WORK TASK:
Word for word, transcribe all the entries shown below.

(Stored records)
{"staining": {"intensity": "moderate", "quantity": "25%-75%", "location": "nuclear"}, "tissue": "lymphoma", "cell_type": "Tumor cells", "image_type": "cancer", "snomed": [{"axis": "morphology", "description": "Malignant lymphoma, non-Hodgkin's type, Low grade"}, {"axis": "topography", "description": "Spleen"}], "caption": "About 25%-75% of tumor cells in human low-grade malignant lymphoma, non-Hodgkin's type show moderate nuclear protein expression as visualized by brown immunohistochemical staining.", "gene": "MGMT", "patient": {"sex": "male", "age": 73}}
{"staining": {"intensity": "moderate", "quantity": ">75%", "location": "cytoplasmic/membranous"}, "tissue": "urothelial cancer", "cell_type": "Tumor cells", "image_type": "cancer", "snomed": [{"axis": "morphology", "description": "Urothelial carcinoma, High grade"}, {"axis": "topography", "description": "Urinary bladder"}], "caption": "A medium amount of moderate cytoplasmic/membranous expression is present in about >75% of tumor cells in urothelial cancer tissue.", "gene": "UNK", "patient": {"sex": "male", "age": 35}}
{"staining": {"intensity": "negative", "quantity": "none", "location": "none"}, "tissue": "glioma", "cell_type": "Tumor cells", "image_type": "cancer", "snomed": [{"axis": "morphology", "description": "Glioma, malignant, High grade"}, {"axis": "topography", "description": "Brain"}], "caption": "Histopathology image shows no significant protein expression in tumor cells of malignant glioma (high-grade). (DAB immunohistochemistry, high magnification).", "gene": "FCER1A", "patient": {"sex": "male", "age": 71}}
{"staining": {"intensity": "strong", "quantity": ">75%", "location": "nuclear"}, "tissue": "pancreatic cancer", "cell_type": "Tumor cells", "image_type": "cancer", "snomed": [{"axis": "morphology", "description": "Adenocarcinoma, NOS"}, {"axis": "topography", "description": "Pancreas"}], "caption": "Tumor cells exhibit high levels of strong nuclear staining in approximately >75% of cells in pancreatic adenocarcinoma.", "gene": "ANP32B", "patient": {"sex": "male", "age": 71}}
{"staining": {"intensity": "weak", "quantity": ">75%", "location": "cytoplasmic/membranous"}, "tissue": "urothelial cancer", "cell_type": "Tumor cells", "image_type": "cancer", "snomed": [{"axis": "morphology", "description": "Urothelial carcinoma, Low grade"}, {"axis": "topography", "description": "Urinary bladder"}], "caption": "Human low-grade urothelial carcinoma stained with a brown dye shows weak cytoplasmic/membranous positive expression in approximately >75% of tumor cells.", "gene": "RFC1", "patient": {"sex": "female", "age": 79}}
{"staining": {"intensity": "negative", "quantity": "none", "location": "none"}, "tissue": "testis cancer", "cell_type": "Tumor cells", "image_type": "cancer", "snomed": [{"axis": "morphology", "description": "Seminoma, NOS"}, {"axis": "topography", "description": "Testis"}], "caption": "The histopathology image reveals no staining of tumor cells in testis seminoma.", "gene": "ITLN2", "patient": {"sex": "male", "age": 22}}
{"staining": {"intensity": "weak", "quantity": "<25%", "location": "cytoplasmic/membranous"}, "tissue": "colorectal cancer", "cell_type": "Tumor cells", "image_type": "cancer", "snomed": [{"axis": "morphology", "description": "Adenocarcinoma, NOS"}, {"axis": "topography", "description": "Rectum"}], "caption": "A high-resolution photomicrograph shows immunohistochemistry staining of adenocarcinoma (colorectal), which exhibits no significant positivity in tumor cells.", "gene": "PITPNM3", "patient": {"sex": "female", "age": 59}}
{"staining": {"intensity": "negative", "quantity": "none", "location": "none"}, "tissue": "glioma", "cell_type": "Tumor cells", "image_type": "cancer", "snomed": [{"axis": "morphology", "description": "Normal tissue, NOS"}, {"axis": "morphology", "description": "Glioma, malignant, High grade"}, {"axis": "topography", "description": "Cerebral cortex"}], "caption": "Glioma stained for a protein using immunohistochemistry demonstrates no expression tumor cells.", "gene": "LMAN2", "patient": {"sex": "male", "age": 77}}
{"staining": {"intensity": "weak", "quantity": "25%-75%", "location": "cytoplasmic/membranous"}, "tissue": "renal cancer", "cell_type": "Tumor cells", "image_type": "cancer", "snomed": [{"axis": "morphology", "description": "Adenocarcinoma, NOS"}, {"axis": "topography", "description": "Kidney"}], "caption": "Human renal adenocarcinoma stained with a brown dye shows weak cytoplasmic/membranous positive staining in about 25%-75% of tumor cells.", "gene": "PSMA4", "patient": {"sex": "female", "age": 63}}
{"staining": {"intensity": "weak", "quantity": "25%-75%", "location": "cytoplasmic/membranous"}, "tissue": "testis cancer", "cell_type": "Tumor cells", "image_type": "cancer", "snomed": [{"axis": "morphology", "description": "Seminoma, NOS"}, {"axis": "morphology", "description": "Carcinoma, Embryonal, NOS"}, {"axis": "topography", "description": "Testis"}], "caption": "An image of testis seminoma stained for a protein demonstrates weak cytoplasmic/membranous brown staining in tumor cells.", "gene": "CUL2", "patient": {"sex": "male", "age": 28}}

SOLUTION BELOW:
{"staining": {"intensity": "moderate", "quantity": "25%-75%", "location": "nuclear"}, "tissue": "lymphoma", "cell_type": "Tumor cells", "image_type": "cancer", "snomed": [{"axis": "morphology", "description": "Malignant lymphoma, non-Hodgkin's type, Low grade"}, {"axis": "topography", "description": "Spleen"}], "caption": "About 25%-75% of tumor cells in human low-grade malignant lymphoma, non-Hodgkin's type show moderate nuclear protein expression as visualized by brown immunohistochemical staining.", "gene": "MGMT", "patient": {"sex": "male", "age": 73}}
{"staining": {"intensity": "moderate", "quantity": ">75%", "location": "cytoplasmic/membranous"}, "tissue": "urothelial cancer", "cell_type": "Tumor cells", "image_type": "cancer", "snomed": [{"axis": "morphology", "description": "Urothelial carcinoma, High grade"}, {"axis": "topography", "description": "Urinary bladder"}], "caption": "A medium amount of moderate cytoplasmic/membranous expression is present in about >75% of tumor cells in urothelial cancer tissue.", "gene": "UNK", "patient": {"sex": "male", "age": 35}}
{"staining": {"intensity": "negative", "quantity": "none", "location": "none"}, "tissue": "glioma", "cell_type": "Tumor cells", "image_type": "cancer", "snomed": [{"axis": "morphology", "description": "Glioma, malignant, High grade"}, {"axis": "topography", "description": "Brain"}], "caption": "Histopathology image shows no significant protein expression in tumor cells of malignant glioma (high-grade). (DAB immunohistochemistry, high magnification).", "gene": "FCER1A", "patient": {"sex": "male", "age": 71}}
{"staining": {"intensity": "strong", "quantity": ">75%", "location": "nuclear"}, "tissue": "pancreatic cancer", "cell_type": "Tumor cells", "image_type": "cancer", "snomed": [{"axis": "morphology", "description": "Adenocarcinoma, NOS"}, {"axis": "topography", "description": "Pancreas"}], "caption": "Tumor cells exhibit high levels of strong nuclear staining in approximately >75% of cells in pancreatic adenocarcinoma.", "gene": "ANP32B", "patient": {"sex": "male", "age": 71}}
{"staining": {"intensity": "weak", "quantity": ">75%", "location": "cytoplasmic/membranous"}, "tissue": "urothelial cancer", "cell_type": "Tumor cells", "image_type": "cancer", "snomed": [{"axis": "morphology", "description": "Urothelial carcinoma, Low grade"}, {"axis": "topography", "description": "Urinary bladder"}], "caption": "Human low-grade urothelial carcinoma stained with a brown dye shows weak cytoplasmic/membranous positive expression in approximately >75% of tumor cells.", "gene": "RFC1", "patient": {"sex": "female", "age": 79}}
{"staining": {"intensity": "negative", "quantity": "none", "location": "none"}, "tissue": "testis cancer", "cell_type": "Tumor cells", "image_type": "cancer", "snomed": [{"axis": "morphology", "description": "Seminoma, NOS"}, {"axis": "topography", "description": "Testis"}], "caption": "The histopathology image reveals no staining of tumor cells in testis seminoma.", "gene": "ITLN2", "patient": {"sex": "male", "age": 22}}
{"staining": {"intensity": "weak", "quantity": "<25%", "location": "cytoplasmic/membranous"}, "tissue": "colorectal cancer", "cell_type": "Tumor cells", "image_type": "cancer", "snomed": [{"axis": "morphology", "description": "Adenocarcinoma, NOS"}, {"axis": "topography", "description": "Rectum"}], "caption": "A high-resolution photomicrograph shows immunohistochemistry staining of adenocarcinoma (colorectal), which exhibits no significant positivity in tumor cells.", "gene": "PITPNM3", "patient": {"sex": "female", "age": 59}}
{"staining": {"intensity": "negative", "quantity": "none", "location": "none"}, "tissue": "glioma", "cell_type": "Tumor cells", "image_type": "cancer", "snomed": [{"axis": "morphology", "description": "Normal tissue, NOS"}, {"axis": "morphology", "description": "Glioma, malignant, High grade"}, {"axis": "topography", "description": "Cerebral cortex"}], "caption": "Glioma stained for a protein using immunohistochemistry demonstrates no expression tumor cells.", "gene": "LMAN2", "patient": {"sex": "male", "age": 77}}
{"staining": {"intensity": "weak", "quantity": "25%-75%", "location": "cytoplasmic/membranous"}, "tissue": "renal cancer", "cell_type": "Tumor cells", "image_type": "cancer", "snomed": [{"axis": "morphology", "description": "Adenocarcinoma, NOS"}, {"axis": "topography", "description": "Kidney"}], "caption": "Human renal adenocarcinoma stained with a brown dye shows weak cytoplasmic/membranous positive staining in about 25%-75% of tumor cells.", "gene": "PSMA4", "patient": {"sex": "female", "age": 63}}
{"staining": {"intensity": "weak", "quantity": "25%-75%", "location": "cytoplasmic/membranous"}, "tissue": "testis cancer", "cell_type": "Tumor cells", "image_type": "cancer", "snomed": [{"axis": "morphology", "description": "Seminoma, NOS"}, {"axis": "morphology", "description": "Carcinoma, Embryonal, NOS"}, {"axis": "topography", "description": "Testis"}], "caption": "An image of testis seminoma stained for a protein demonstrates weak cytoplasmic/membranous brown staining in tumor cells.", "gene": "CUL2", "patient": {"sex": "male", "age": 28}}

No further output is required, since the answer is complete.